EXERCISE OBJECTIVE: In the entries that follow, the line with "development environment (including" opens the range and the line with "Below, we provide" closes it; repeat that range exactly, both lines included.

════

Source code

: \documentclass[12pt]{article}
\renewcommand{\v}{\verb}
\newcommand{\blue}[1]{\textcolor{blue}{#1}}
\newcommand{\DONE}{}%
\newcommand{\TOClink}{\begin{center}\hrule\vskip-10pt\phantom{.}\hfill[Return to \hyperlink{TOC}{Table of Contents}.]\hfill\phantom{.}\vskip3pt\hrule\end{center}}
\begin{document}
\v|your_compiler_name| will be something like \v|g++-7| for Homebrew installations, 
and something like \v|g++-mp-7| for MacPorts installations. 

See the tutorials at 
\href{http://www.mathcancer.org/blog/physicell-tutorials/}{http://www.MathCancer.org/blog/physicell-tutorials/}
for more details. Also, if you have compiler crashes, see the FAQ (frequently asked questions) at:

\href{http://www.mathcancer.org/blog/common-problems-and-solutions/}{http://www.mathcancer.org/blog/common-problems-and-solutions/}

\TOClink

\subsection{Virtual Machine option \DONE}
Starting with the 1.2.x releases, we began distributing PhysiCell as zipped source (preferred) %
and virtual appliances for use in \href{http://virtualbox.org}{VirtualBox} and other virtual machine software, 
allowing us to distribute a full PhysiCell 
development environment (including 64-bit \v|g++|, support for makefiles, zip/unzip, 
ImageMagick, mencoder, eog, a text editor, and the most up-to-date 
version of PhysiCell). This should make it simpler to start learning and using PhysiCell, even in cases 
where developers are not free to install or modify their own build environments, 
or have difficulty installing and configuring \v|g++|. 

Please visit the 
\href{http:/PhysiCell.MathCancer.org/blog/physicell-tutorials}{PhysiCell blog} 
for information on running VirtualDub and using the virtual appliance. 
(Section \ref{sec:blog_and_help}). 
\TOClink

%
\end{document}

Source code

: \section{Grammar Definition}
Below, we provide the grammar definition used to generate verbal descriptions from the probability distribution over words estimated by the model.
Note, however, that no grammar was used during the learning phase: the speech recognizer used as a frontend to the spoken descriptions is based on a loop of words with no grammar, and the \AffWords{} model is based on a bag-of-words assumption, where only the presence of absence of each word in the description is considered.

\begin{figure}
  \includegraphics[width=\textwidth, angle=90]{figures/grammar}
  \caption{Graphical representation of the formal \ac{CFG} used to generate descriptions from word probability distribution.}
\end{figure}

════

ANSWER:
development environment (including 64-bit \v|g++|, support for makefiles, zip/unzip, 
ImageMagick, mencoder, eog, a text editor, and the most up-to-date 
version of PhysiCell). This should make it simpler to start learning and using PhysiCell, even in cases 
where developers are not free to install or modify their own build environments, 
or have difficulty installing and configuring \v|g++|. 

Please visit the 
\href{http:/PhysiCell.MathCancer.org/blog/physicell-tutorials}{PhysiCell blog} 
for information on running VirtualDub and using the virtual appliance. 
(Section \ref{sec:blog_and_help}). 
\TOClink

%
\end{document}

Source code

: \section{Grammar Definition}
Below, we provide the grammar definition used to generate verbal descriptions from the probability distribution over words estimated by the model.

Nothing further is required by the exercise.